Ich hörte ihm gespannt zu und hätte beinahe unser Haus verpasst. "Also lebst du so zu sagen "geoutet"?", fragte ich und er lachte.
"Da der Rest der Welt es vor mir wusste bleibt kaum was anderes übrig. Und du?"

"Hmm, ich will mich nicht outen wenn ich nicht sagen kann was ich jetzt eigentlich bin. Wenn ich sage ich liebe halt einfach die Leute in die ich mich verliebe, versteht das doch keiner.", erklärte ich und zuckte mit den Schultern. "Irgendwann werde ich es schon rausfinden."

"Du wohnst hier oder?", wechselte er nun das Thema und ich nickte. "Na dann, gute Nacht.", lächelte er und wollte mir die Jacke zurück geben.
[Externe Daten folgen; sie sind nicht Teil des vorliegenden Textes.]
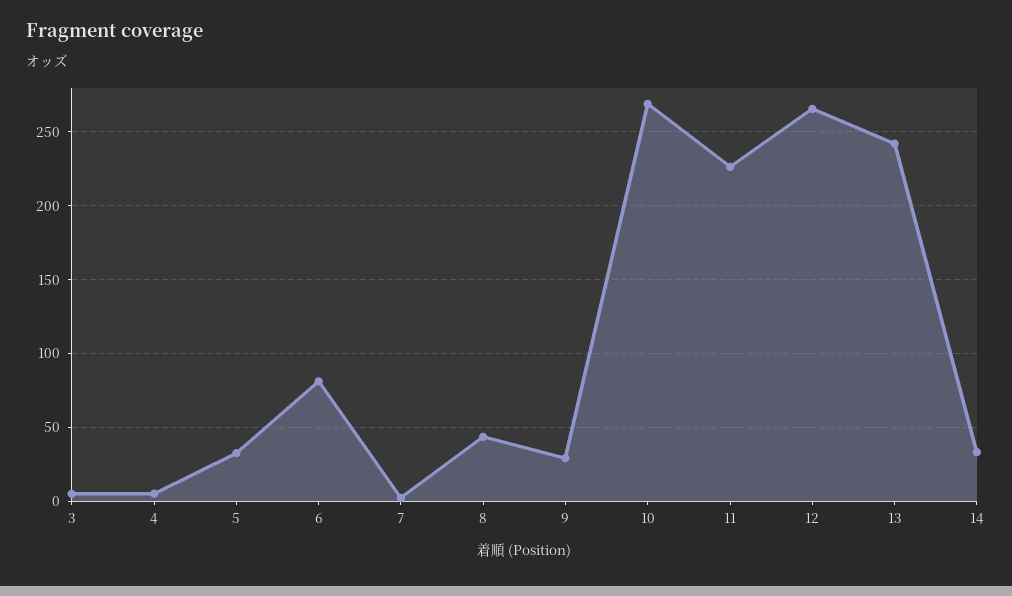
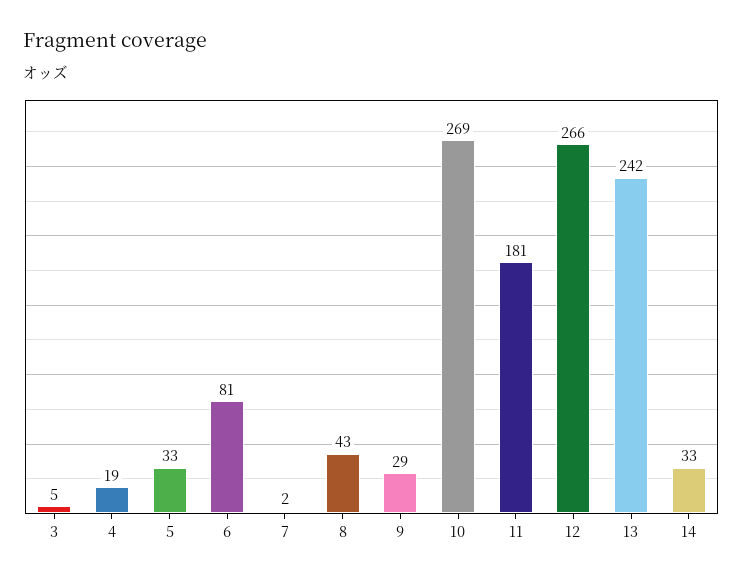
4: 5 -> 19
11: 225 -> 181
"Behalt die erstmal, sonst frierst du wieder. Ich hab noch eine andere.", lehnte ich ab und er wollte widersprechen, als mir das schlagende Argument in den Sinn kam: "Wenn du sie mitnimmst, haben wir einen Grund um uns nochmal zu treffen.", lachte ich und er grinste verschmitzt. "Du hast recht."
Damit nahm er mich in den Arm und verabschiedete sich: "Schlaf gut und bis bald."
"Du auch.", lächelte ich als er den Weg hinunter, zurück zu Haltestelle lief.